年を取るほどに気になるのが脂肪のことである。腹周りに、二の腕周り、太もも周りとどういう訳か周りばかりが緩く太くなる。

実はヒトが太っていくメカニズムは最近までよく分かっていなかった。原因となる脂肪細胞(白色脂肪細胞)の振る舞いが解明されていなかったからだ。勿論、脂肪細胞の肥大化が肥満の基本モデルであることは周知の事実である。だが、それだけでは肥満の諸相は説明できないのである。

例えば、脂肪細胞はどんなに肥大化しても直径で通常サイズの1.3倍にしかならない。体積で言えばこれを3乗することになるから、約2.2倍である。この大きさが脂肪細胞の肥大限界という訳である。

ところが、この脂肪細胞の肥大化という事実のみで説明できるのはせいぜいぽっちゃりデブ程度までなのである。
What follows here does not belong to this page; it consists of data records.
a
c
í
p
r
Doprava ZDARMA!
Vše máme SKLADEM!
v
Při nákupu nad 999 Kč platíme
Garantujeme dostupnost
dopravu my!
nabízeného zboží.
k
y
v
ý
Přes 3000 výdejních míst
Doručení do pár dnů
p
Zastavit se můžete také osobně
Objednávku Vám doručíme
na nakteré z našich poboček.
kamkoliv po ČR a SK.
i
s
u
つまり、それ以上の肥満となると他の要因があるということである。

論理的に考えて、大きさ的に限界に達したものが猶全体として大きくなっているなら、それは数的に増加していると見るのが自然である。実際、肥大限界に達した脂肪細胞は増殖し始める。肥満の第二段階である。そしてこの増殖が定常化すればそれが肥満の第三段階ということである。
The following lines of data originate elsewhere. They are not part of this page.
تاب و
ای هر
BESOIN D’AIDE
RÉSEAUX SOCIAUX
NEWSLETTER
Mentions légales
ところが、肥大化した脂肪細胞が増殖を開始するには一つの障壁がある。接触阻害である。これはある種の生物学的リミッターのようなもので、細胞が肥大化し近隣の細胞と押し合い圧し合いのすし詰め状態になると、それ以上の細胞肥大・増殖を抑制しようとする恒常性のための機能である。

逆に言うと、ダイエットに成功して痩せた時は肥大化した脂肪細胞が縮小した状態だから、脂肪細胞間に隙間ができその余裕分は太り易くなる。これが所謂リバウンドではないかと考えられている。

まとめると、肥満の第一段階、つまり脂肪細胞肥大化の段階では、接触阻害のためにそれ以上には太りにくい反面、痩せてもすぐに戻ってしまうという実に悩ましい状態が続くのである。このことには現代人の多くが強く賛同してくれるのではないだろうか。

しかし、肥満も第二段階(脂肪細胞増殖期)や第三段階(脂肪細胞増殖定常化期)ともなれば、生物学的リミッターを越えて猶のことだから、やはり病的なレベルと言わざるを得ない。実際、多くの疾病の近因・遠因となっていること、周知である。